Lo sforzo di pesca per il pesce azzurro in Adriatico

 
 
San Benedetto del Tronto – Il piano pluriennale per la gestione degli stock di piccoli pesci nel Mare Adriatico della Comunità Europea descrive una realtà disastrosa.
Mai morte fu così annunciata come quella del pesce azzurro.
Eppure non appena trenta anni fa vennero finanziati impianti per la produzione di farina di pesce vista l’ enorme disponibilità di queste specie.
Solo nel nostro porto siamo passati da una produzione media annua degli anni ’70 di 11.000 tonnellate alle attuali 1000.

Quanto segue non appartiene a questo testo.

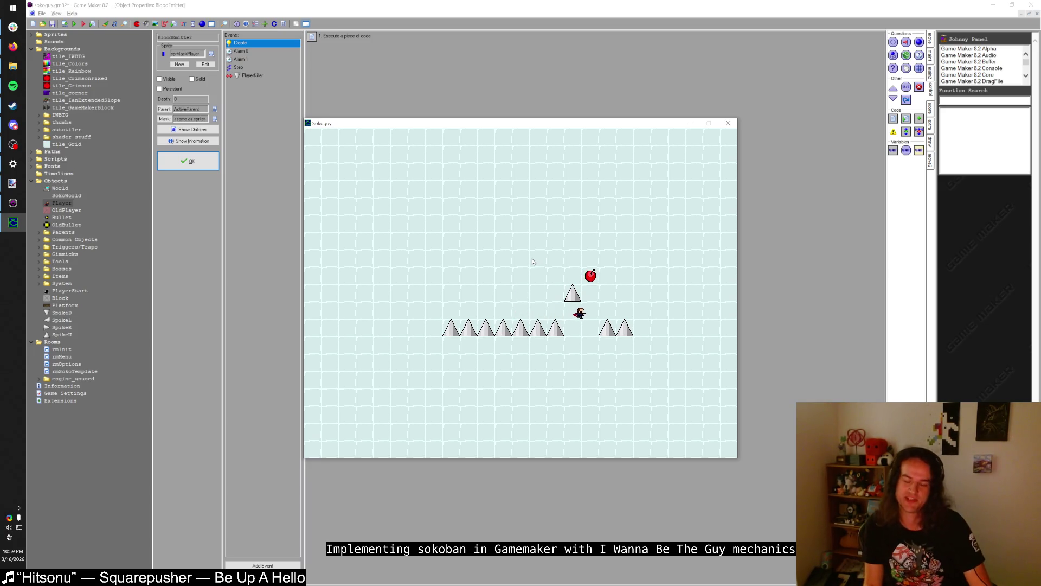
key(Down)
key(Left)
key(Up)
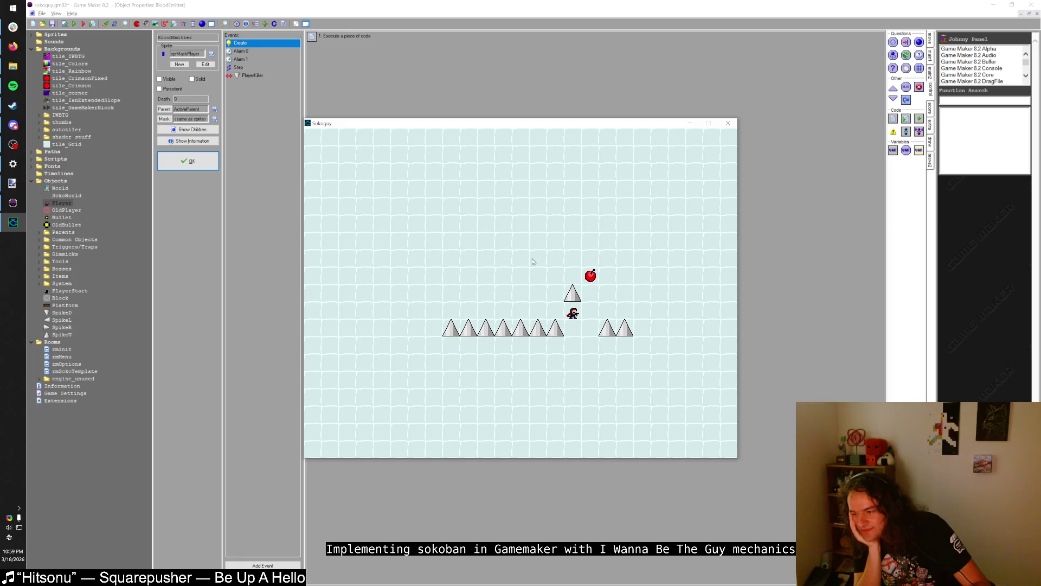
key(Up)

Già dal 2012 una denuncia di Greenpeace, Blue Gold in Italy, imputava questa drastica diminuzione di pescato ai dati relativi alle licenze di pesca del pesce azzurro nell’ Adriatico dove viene fuori, ancora una volta, l’ innegabile realtà di un settore non governato da una politica della pesca basata sulla ricerca e sulla sostenibilità della risorsa ma bensì sulla approssimazione , sulla sudditanza ad esigenze di mercato effimere, su una politica associativa corporativa incapace di una visione strategica di lungo respiro.
Infatti negli ultimi due decenni sia con la demolizione di pescherecci per la pesca con le lampare, 22 solo nella flottiglia di Martinsicuro, che con il rilascio di licenze di pesca a coppia, comunemente chiamate “ volante“, si è cercato di diminuire lo sforzo di pesca a strascico incrementando la cattura di pesce azzurro e così pregiudicando ulteriormente lo stock ittico già fortemente depresso
l Governo italiano nel corso degli anni ha di fatto promosso un incremento della pressione di pesca su queste specie nell’ Adriatico permettendo un aumento del numero delle imbarcazioni autorizzate, e della stazza delle stesse, anche grazie all’artificio delle licenze di “pesca sperimentale” che di sperimentale non avevano nulla: una vera e propria flotta fantasma che alla fine è stata “regolarizzata” ed è andata a soppiantare il più tradizionale sistema della “lampara”, con un pescato di notevole qualità e in molti casi sotto al limite delle misure legali .
Complessivamente sono state rilasciate 228 licenze delle quali 205 pari al 90% in Adriatico.
Di queste ultime ben 115 in Alto Adriatico pari al 57%, 47 in Centro Adriatico pari al 23% e 40 in Basso Adriatico pari al 20%.
Una ripartizione senza criterio di sostenibilità se non quello di soddisfare marinerie che dopo aver intaccato le proprie risorse demersali si sono riversate sul pesce azzurro.
Non si è cercato di mutuare esperienze in atto in Europa come in tutto il Mondo di contenimento delle catture in base alla ricerca e alla rilevazione della biomassa seguendo un formulario ormai consolidato.
Sarebbe stato sufficiente informarsi sulle disposizione UE nel Cantabrico dove da cinque anni sono contingentate le catture e grazie alle aziende di trasformazione collegate la materia prima ha raggiunto un’ altissima redditività o i fermi pluriennali nelle coste marocchine o della Namibia.
Così operando e ignorando il grido di allarme proveniente dal mondo ambientalista e dalla ricerca si è intaccato un patrimonio naturale inestimabile, a ragione definito l ”oro blu” , che rappresenta l’ unico pesce massivo del nostro mare e dal quale ha avuto origine un’ industria di lavorazione oggi sofferente per la mancanza di materia prima di idonee dimensioni .
E’ apprezzabile l’ interessamento del consigliere regionale Urbinati a questo problema, finalmente è maturata in lui l’ idea di sostenibilità delle risorse, completamente ignorata nei suoi cinque anni da assessore del Comune sambenedettese.
C’è da sperare che si appassioni anche per le sorti delle altre specie ittiche che stanno correndo gli stessi pericoli, così da dimostrare che anche la Regione Marche ha una politica della pesca e non è solo passacarte dei finanziamenti europei.
Invito che estendo anche agli attuali amministratori comunali di non sprecare i fondi messi a disposizione per i nuovi Flag 2016/2020 per iniziative senza senso.